Sabah gözüne güneş ışığının girmesiyle uyandı Leon. Yanındaki sarışın kadına baktı. Melek gibiydi. Bembeyaz teni bütün masumluğunu bağırıyordu adeta. Yatakta yan döndü. Kendine sırtı dönük kadını izlemeye başladı. Bu kadar güzel bir kadını hak edecek ne yaptım diye düşündü. Belki de yıllardır görmediği sevginin karşılığı olarak almıştı bu hediyeyi. Beyaz örtü sırtının yarısını kapatıyordu küçük kızın. O bembeyaz tene dokunmaktan alıkoyamadı kendini. Kadını uyandıracağını bile bile parmak uçlarıyla dokundu sırtına. İrkildi kadın gözlerini açtı. Leon'u görünce gülümsedi. Örtüyü üzerine biraz daha çekip gerindi oda Leon'a doğru döndü.
"Günaydın sevgilim."
"Sana da günaydın meleğim. Aslında uyandırmak istememiştim seni fakat kendimi sana dokunurken buldum."
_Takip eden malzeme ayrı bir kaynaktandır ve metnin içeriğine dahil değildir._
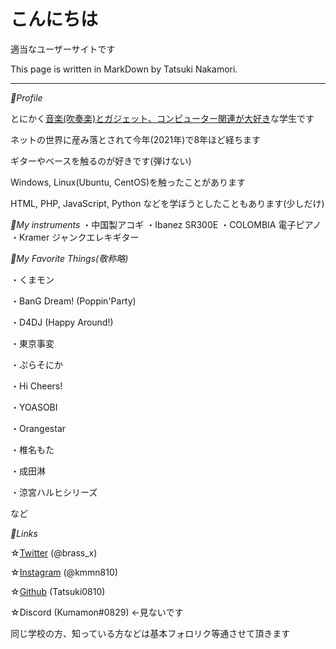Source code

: # こんにちは

適当なユーザーサイトです

This page is written in MarkDown by Tatsuki Nakamori.

------

*👤Profile*

とにかく<u>音楽(吹奏楽)とガジェット、コンピューター関連が大好き</u>な学生です

ネットの世界に産み落とされて今年(2021年)で8年ほど経ちます

ギターやベースを触るのが好きです(弾けない)

Windows, Linux(Ubuntu, CentOS)を触ったことがあります

HTML, PHP, JavaScript, Python などを学ぼうとしたこともあります(少しだけ)


*🎸My instruments*
・中国製アコギ
・Ibanez SR300E
・COLOMBIA 電子ピアノ
・Kramer ジャンクエレキギター

*🎵My Favorite Things(敬称略)*

・くまモン

・BanG Dream! (Poppin'Party)

・D4DJ (Happy Around!)

・東京事変

・ぷらそにか

・Hi Cheers!

・YOASOBI

・Orangestar

・椎名もた

・成田淋

・涼宮ハルヒシリーズ

など



*🔗Links*

☆[Twitter](https://twitter.com/brass_x) (@brass_x)

☆[Instagram](https://instagram.com/kmmn810) (@kmmn810)

☆[Github](https://github.com/Tatsuki0810) (Tatsuki0810)

☆Discord (Kumamon#0829) ←見ないです

同じ学校の方、知っている方などは基本フォロリク等通させて頂きます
Bir eliyle yorganı tuttu. Diğer eliyle Leon'un yanağını kavradı.
"Önemli değil. Çok bile uyumuşum kendime göre."
"Uzun bir geceydi. Normal böyle olması."
Hafifçe vurdu kadın.
"Zaten utanıyorum hala yapma şunu."
"Tamam tamam sustum."
"Ben biraz üşüdüm Leon artık kalksak mı?"
"Tamam canım. Kalkalım tabii üşüdüysen."
Hilal örtüyü bedenine sardı. Hala utanıyordu. Güldü Leon Hilal'in bu hallerine. Sonrasında kızın keskin bakışlarıyla karşılaşınca susup üstünü değiştirdi. Hilal de üstünü giyinmişti. Başına pembe bir örtü taktı.
"Sen pek takmazdın maviden başka örtü."
"Renk olsun dedim. Malumunuz birnevi mutluluğumu insanlara yaymak gibi bir şey."
"Leon hadi sen çık ben geliyorum bir işim var."
"Ne işin var Hilal?"
"Ya boşver sen bir çık."
"Söylemezsen çıkmam."
"Kadınsal bir şey."
"Korkma hemen hamile kalmazsın." Diyip kahkaha attı Leon. Sonrasında kafasına yastık attı Hilal.
"Leon sen çok iğrençsin. Çabuk çık gözüm görmesin."
Leon daha fazla üstelemeden çıktı odadan. Hilal kapıyı açıp biri var mı diye kontrol ettikten sonra içeri döndü. Çarşafı toplayıp yatağı kapattı. Bu çarşafı hizmetçiler görürse Hilal utançtan yerin dibine girerdi. Bu yüzden kendisi banyoya götürüp bıraktı. Leon'un yanına aşağıya indi.